The Medicine and the Sacred Arts of Human Tradition
Ancient medicine considered man as a totality: world and man coexists in perfect relationship as a great being or entirety. The sickness was understood as a disharmony in that infinite relationship, caused by the conflict of separating the man from the world. The being, in his sustained and inexistent self, resists grievously to the joyful Union with everything. Dark spirits take this place, supported and fitted with a certain type of presence, draining the energy of those who painfully squander there. In His ecstatic matrimony, the Being expands in the endless blaze, in the Perfection.
The intensity of the vital cramp makes all beings shout in delight in the great chant of the mystic nature which we all share. His touch means the caress of perfection, health, and wellbeing. To trust and rest in His essence, letting ourselves loose towards the vast depths of our being, is peace. And this takes no effort. The loss of memory of Arutam (Great Spirit), remembering something but not living it in the endless present, is all wrong. The vital cramp decreases, and depending on our mistakes, on our separation, life will run less in some places than others.
This is how the Master makes his prognosis and diagnosis. As we get sick, our relationship with the world will turn more tortuous, beginning to hurt. A vast encyclopaedia of origins and developments of diseases is displayed. Ancient medicines only understood one possible way to heal: to intensify the Sacred Touch of Life in the weakening abandoned being. Techniques such as herbalism work under that medicinal effect. The old Shamanism (to which these previous techniques also belonged to) was the art of knowledge that did not only heal, it also endowed the being of the means and understanding to be fully aware of the process of returning to Life, how to care for it and live in power, learning the mysteries of existence.

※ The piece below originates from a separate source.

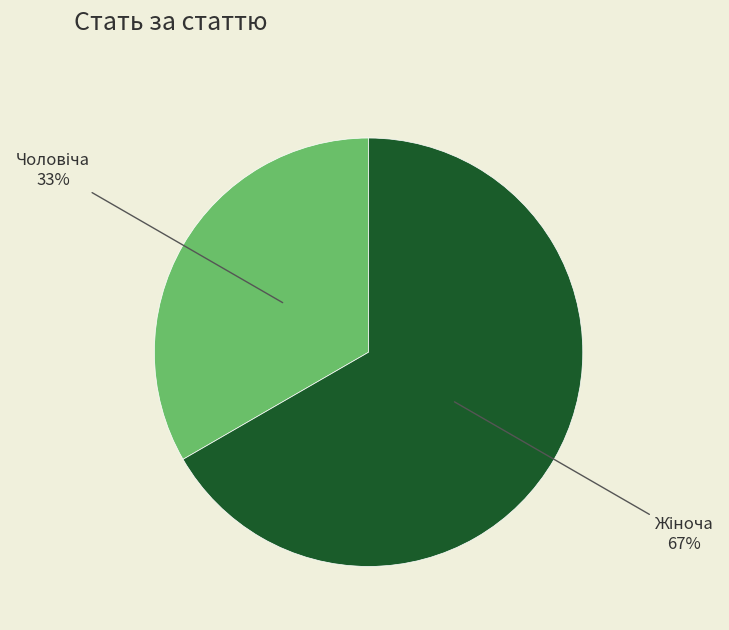

Is there any slice that represents more than half of the pie?

Yes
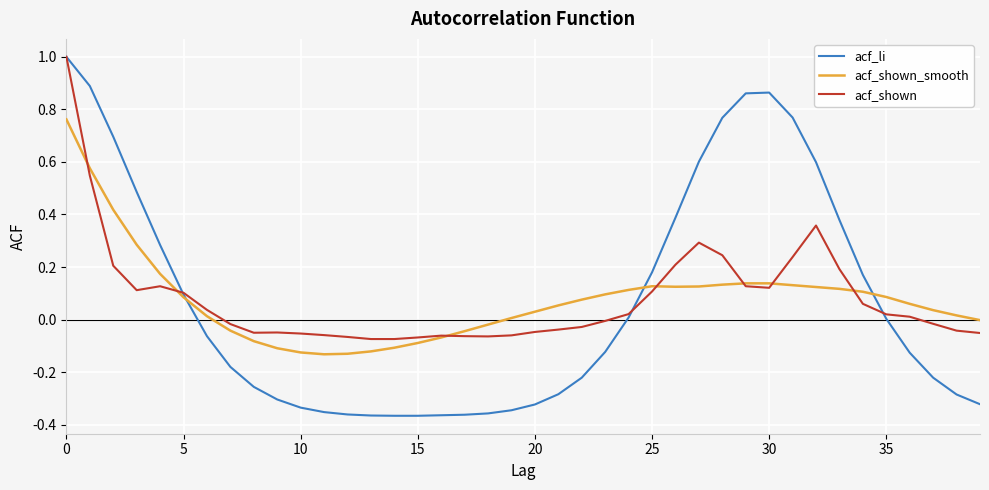

What is the greatest value displayed?

1.0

Life takes its place with ardent passion and magic floods man and the world from the Spirit who resumes the magical relationship in the whole and discovers that there is no force in this world that does not belong to him. Thus, in being part of this great enchantment, beauty, happiness, and deep peace move you in power and confidence through the instincts, in a world that has no end in any direction.
Herbalism
Our ancestors have always told us to learn from the beings who share the world with us, in perfect Union in Arutam. Weak beings, abandon slowly the sacred touch, trying to survive in a world that is unsustainable and not adaptable to them. This world is lived through hiding, for its elements are perceived as such an overwhelming reality that the lies supporting the delusion of dark spirits, crumble and break before the frailty of their sick illusion. The more a being is committed to such an error or possession, the more herbal remedies he will need to survive.
My grandfathers looked at herbs - and by that I mean plants, flowers, and trees - and they watched the seasons in which they were born and how they related to the world in different moments and places. By doing this, they learned the reasons behind their existence and peculiarities. They examined closely their taste, texture, temperature, different parts, odours, and colours. Great spirits full of meaning in a world full of sense. Great personalities, white of light and delight, a feeling they won’t abandon, delights them in the passing of the ages. Man, darkened, stumbling at each step in his frailty, absent of the sacred touch, breaks fortuitously. Time hurts him, and the elements of the world torture him in a sick relationship. Our beloved plants in their teas conserve the memory of their perfect lives. Herbs bring a small portion of the sacred touch to our blood and educate us. Although the sacred touch is unique, sometimes it can be remembered like this. Mastery is to understand the patient and bring the memory of the herbs-world closer to the decadent man. Years of observation and meditation in the depths of feeling this world show us these mysteries of our nature.